Without start_id or end_id, the query range is done like this.
start < data_ts <= end
With start_id and/or end_id, the query range adds extra checks near the bounds
(start < data_ts <= end)
OR (data_ts = start AND data_id > start_id)
OR (data_ts = end AND data_id <= end_id)
Below is a quicky summary of what query parameter means:
| Parameter | Type | Description |
|---|---|---|
| start | timestamp | The absolute starting point (in milliseconds since Jan 1, 1970). |
| start_id | id | The starting id of sensor_data at timestamp start. Used for paging. |
| end | timestamp | The absolute ending timestamp (in milliseconds since Jan 1, 1970) |
| end_id | timestamp | The end id of sensor_data with timestamp end. Used for paging. |
1.3. Sensor Data Query Recipes¶
In this section, we will highlight some novel ways of combining the information above to query the data.

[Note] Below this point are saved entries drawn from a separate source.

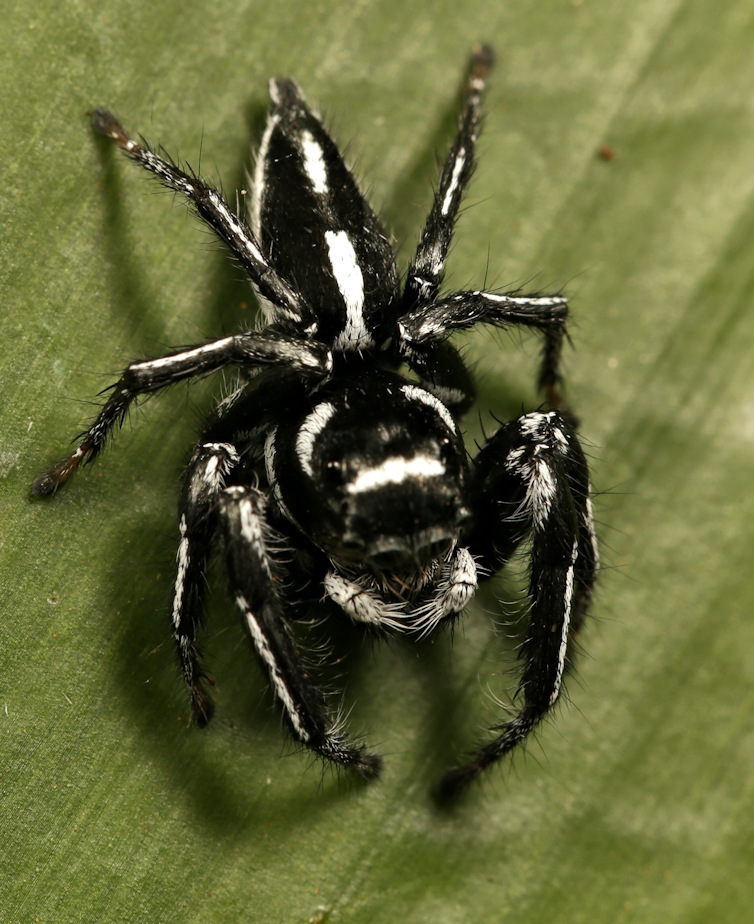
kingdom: Animalia
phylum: Arthropoda
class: Arachnida
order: Araneae
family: Salticidae
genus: Hyllus
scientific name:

1.3.1. Use start_id instead of start for start of query¶
In the documentation, we used start_id alongisde start, but actually, this is optional. If you use start_id without start, we will actually lookup the timestamp of the element with id start_id, and then use that as the starting timestamp.
1.3.2. Making Start Inclusive¶
From Summary of Time Range Data Query, it shows the start range is exclusive. But, there is a way to make this inclusive. If you set start_id: 0, it will make the data range inclusive.